===== BEREITGESTELLTER AUSZUG

Das WTA-Turnier in Linz ist zu Ende. Zu Gast war neben der Siegerin Camila Giorgi auch Judy Murray. Die Schottin tourt, um mehr Mädchen im Tennis zu halten und mehr Frauen als Coaches zu gewinnen.
Die Fanfare tönt durch die Halle und beendet die Übung. Ein Mädchen lässt einen Tennisball fallen, er kullert über den Platz. Auf dem Nebencourt der Linzer Tips-Arena liegen Reifen, Tücher und Tennisschläger. Die Farbe Rosa dominiert. Die rund 25 Mädchen im Alter von fünf bis acht Jahren drehen sich zu Judy Murray und ihrer Übersetzerin. Auf der Tribüne spielen zwei Buben Abfangen. Ein anderer starrt auf sein Handy, er wirkt ein bisschen gelangweilt. Mamas und Papas machen Fotos von ihren Töchtern. Auf dem Centercourt nebenan schlagen sich die Spielerinnen für das Semifinale der Upper Austria Open ein.
Was auf den ersten Blick wie die Turnstunde eines Mädcheninternats wirkt, hat Konzept. Murrays Programm „Misshits“soll junge Mädchen für den Tennissport begeistern und vor allem behalten: „Gerade in diesem Alter sind Buben laut und wild. Das schreckt viele Mädchen ab, und sie verlieren den Spaß am Tennis“, beschreibt die 59-jährige die Idee hinter dem Programm. Dabei wird getanzt, geworfen, gespielt. Tennisschläger sind kein Muss, bei einer Übung spielen die Mädchen mit Luftballons. Buben sind absichtlich keine dabei.

==========
===== ABSCHNITT DES DATENSATZES

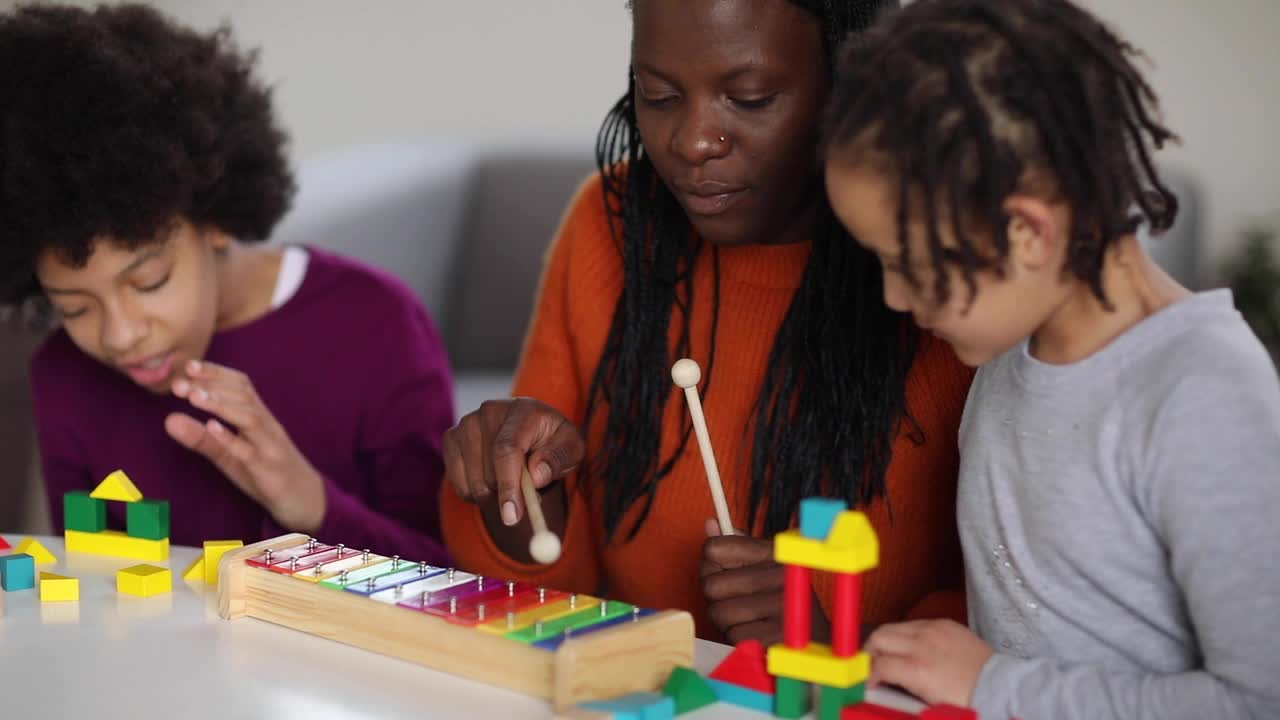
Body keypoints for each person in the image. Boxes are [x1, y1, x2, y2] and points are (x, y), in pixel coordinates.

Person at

==========

Kannst du den Text über Judy Murray beim Linzer Tennisturnier vollständig und Wort für Wort abschreiben? Das Material wird hier nicht gebraucht.

Das WTA-Turnier in Linz ist zu Ende. Zu Gast war neben der Siegerin Camila Giorgi auch Judy Murray. Die Schottin tourt, um mehr Mädchen im Tennis zu halten und mehr Frauen als Coaches zu gewinnen.
Die Fanfare tönt durch die Halle und beendet die Übung. Ein Mädchen lässt einen Tennisball fallen, er kullert über den Platz. Auf dem Nebencourt der Linzer Tips-Arena liegen Reifen, Tücher und Tennisschläger. Die Farbe Rosa dominiert. Die rund 25 Mädchen im Alter von fünf bis acht Jahren drehen sich zu Judy Murray und ihrer Übersetzerin. Auf der Tribüne spielen zwei Buben Abfangen. Ein anderer starrt auf sein Handy, er wirkt ein bisschen gelangweilt. Mamas und Papas machen Fotos von ihren Töchtern. Auf dem Centercourt nebenan schlagen sich die Spielerinnen für das Semifinale der Upper Austria Open ein.
Was auf den ersten Blick wie die Turnstunde eines Mädcheninternats wirkt, hat Konzept. Murrays Programm „Misshits“soll junge Mädchen für den Tennissport begeistern und vor allem behalten: „Gerade in diesem Alter sind Buben laut und wild. Das schreckt viele Mädchen ab, und sie verlieren den Spaß am Tennis“, beschreibt die 59-jährige die Idee hinter dem Programm. Dabei wird getanzt, geworfen, gespielt. Tennisschläger sind kein Muss, bei einer Übung spielen die Mädchen mit Luftballons. Buben sind absichtlich keine dabei.